- _Your objective_: Check which lines in the records hold "Network" and report how many there are, with no other text.

Dataset excerpts:
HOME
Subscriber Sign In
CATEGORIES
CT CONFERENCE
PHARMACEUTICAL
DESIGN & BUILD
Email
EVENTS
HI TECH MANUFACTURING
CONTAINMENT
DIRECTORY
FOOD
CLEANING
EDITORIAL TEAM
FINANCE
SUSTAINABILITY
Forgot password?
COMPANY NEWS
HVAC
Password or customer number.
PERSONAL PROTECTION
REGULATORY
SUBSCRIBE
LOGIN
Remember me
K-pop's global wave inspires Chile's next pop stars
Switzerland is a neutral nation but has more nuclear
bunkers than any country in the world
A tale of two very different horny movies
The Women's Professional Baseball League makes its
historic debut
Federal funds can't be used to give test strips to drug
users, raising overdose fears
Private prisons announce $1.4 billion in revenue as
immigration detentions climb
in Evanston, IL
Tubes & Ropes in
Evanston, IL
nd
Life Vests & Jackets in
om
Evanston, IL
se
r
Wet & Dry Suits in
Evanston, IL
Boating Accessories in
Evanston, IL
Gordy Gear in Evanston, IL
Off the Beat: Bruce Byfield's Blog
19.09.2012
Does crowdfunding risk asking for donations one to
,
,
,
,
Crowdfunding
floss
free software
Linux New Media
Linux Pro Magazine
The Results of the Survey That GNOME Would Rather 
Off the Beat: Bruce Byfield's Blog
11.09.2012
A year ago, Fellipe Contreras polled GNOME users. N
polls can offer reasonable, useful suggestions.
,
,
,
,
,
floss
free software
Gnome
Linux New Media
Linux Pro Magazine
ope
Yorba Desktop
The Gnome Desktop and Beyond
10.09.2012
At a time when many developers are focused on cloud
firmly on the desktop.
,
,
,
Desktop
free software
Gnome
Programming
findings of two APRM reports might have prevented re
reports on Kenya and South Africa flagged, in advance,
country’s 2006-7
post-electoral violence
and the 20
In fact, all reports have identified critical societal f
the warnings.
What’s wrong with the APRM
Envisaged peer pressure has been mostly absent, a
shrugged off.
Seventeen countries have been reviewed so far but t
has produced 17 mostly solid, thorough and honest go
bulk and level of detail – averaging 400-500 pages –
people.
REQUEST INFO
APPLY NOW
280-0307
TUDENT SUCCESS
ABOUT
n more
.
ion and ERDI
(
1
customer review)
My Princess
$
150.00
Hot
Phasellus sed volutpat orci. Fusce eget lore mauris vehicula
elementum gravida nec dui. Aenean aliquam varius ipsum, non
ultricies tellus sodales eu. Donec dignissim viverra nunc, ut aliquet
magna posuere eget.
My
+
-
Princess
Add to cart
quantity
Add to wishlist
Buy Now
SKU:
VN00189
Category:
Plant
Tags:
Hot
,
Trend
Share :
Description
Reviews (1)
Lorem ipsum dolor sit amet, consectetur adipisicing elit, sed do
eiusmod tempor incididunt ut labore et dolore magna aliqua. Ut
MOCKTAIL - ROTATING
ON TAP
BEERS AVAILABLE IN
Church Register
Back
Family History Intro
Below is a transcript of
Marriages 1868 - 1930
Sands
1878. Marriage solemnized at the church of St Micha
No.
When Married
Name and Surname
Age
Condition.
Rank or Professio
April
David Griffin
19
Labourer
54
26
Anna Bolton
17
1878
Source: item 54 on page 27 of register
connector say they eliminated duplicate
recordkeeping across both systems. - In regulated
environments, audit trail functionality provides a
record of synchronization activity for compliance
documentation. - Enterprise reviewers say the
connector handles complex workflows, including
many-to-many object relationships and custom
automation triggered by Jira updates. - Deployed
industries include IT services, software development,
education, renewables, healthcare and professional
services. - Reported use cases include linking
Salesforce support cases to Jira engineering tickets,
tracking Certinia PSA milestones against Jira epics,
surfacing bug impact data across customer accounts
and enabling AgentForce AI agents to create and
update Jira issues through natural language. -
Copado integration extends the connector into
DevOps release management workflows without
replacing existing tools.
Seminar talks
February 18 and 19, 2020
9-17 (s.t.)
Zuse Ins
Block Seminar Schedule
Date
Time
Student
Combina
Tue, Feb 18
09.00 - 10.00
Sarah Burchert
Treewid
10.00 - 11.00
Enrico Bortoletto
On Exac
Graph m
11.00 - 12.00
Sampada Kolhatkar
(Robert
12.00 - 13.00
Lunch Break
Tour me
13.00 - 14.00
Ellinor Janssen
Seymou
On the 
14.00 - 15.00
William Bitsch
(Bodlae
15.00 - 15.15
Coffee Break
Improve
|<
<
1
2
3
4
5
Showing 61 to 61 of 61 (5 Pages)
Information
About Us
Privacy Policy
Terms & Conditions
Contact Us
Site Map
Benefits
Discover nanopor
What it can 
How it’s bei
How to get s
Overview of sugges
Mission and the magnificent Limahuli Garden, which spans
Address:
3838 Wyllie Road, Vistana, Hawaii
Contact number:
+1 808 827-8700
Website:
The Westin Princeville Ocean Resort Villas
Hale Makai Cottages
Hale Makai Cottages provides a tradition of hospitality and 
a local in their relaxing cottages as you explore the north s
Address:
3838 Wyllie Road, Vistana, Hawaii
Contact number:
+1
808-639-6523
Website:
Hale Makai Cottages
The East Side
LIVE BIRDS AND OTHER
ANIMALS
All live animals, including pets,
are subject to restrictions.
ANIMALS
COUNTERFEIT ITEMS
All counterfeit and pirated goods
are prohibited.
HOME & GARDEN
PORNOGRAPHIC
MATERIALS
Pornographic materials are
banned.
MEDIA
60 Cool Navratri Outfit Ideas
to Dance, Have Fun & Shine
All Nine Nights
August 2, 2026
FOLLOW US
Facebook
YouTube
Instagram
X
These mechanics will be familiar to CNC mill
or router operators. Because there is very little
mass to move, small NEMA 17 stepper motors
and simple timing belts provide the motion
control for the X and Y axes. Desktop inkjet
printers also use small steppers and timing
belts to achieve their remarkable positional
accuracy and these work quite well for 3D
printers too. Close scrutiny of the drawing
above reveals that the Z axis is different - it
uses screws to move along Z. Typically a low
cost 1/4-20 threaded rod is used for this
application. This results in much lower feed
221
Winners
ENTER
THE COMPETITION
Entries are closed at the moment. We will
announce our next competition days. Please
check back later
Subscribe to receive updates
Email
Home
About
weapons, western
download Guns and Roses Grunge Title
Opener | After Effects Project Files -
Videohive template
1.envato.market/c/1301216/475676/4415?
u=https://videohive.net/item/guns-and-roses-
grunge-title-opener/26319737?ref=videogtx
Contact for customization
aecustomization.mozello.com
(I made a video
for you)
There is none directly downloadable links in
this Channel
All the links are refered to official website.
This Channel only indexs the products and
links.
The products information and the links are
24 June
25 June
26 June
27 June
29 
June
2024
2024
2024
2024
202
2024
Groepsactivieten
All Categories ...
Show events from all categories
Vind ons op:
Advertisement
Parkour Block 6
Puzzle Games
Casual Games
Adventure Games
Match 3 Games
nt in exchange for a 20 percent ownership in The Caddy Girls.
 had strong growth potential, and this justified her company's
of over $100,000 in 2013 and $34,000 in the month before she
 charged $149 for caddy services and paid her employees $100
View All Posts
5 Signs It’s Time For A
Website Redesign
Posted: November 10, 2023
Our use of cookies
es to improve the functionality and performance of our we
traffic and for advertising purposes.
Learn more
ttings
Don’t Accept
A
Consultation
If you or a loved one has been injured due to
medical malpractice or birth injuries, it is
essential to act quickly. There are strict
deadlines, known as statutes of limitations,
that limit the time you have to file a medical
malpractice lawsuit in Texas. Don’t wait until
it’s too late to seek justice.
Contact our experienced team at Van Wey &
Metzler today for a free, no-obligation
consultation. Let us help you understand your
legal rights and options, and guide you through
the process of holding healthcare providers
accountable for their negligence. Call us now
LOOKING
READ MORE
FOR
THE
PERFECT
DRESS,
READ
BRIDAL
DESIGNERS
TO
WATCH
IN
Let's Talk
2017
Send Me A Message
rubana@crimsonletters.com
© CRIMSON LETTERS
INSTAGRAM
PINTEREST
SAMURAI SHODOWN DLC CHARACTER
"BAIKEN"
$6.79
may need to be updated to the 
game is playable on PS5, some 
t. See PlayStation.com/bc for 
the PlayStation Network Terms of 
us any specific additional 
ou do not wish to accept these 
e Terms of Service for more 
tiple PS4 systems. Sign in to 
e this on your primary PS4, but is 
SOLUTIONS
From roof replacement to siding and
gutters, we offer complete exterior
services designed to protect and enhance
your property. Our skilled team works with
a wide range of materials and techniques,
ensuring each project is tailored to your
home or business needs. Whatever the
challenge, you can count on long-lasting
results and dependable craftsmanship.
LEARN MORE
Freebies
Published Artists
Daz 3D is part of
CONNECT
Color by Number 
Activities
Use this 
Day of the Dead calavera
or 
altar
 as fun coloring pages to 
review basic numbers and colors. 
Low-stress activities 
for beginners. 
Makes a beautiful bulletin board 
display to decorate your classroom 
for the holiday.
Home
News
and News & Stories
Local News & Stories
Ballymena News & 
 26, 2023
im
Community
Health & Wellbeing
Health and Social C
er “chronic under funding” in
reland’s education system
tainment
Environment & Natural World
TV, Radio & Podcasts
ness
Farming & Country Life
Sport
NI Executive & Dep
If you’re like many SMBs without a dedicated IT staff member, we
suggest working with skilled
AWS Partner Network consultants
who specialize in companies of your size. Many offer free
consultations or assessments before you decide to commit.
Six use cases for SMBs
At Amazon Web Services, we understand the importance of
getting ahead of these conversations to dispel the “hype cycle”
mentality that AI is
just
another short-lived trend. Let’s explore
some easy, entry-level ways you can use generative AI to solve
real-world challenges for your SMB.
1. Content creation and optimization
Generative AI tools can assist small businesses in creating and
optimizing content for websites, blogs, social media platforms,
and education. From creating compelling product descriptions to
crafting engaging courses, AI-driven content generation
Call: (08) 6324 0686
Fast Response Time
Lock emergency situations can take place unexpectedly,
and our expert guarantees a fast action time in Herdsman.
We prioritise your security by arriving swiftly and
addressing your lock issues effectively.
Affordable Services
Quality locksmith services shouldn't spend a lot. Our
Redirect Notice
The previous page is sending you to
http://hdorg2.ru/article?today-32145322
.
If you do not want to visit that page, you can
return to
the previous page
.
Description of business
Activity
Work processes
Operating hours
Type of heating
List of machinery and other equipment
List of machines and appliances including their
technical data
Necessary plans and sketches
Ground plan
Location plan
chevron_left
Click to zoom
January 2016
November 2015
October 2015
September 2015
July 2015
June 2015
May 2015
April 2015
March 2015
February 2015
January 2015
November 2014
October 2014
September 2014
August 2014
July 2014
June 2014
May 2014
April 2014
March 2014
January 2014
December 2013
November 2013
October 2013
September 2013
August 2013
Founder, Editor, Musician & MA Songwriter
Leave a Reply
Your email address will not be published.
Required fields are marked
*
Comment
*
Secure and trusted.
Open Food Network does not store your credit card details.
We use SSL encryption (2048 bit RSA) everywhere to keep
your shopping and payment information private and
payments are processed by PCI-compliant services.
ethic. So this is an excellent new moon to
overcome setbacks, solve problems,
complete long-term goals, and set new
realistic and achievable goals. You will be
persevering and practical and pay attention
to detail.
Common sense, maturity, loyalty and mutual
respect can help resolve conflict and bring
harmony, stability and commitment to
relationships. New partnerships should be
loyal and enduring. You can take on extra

- _Final answer_: 3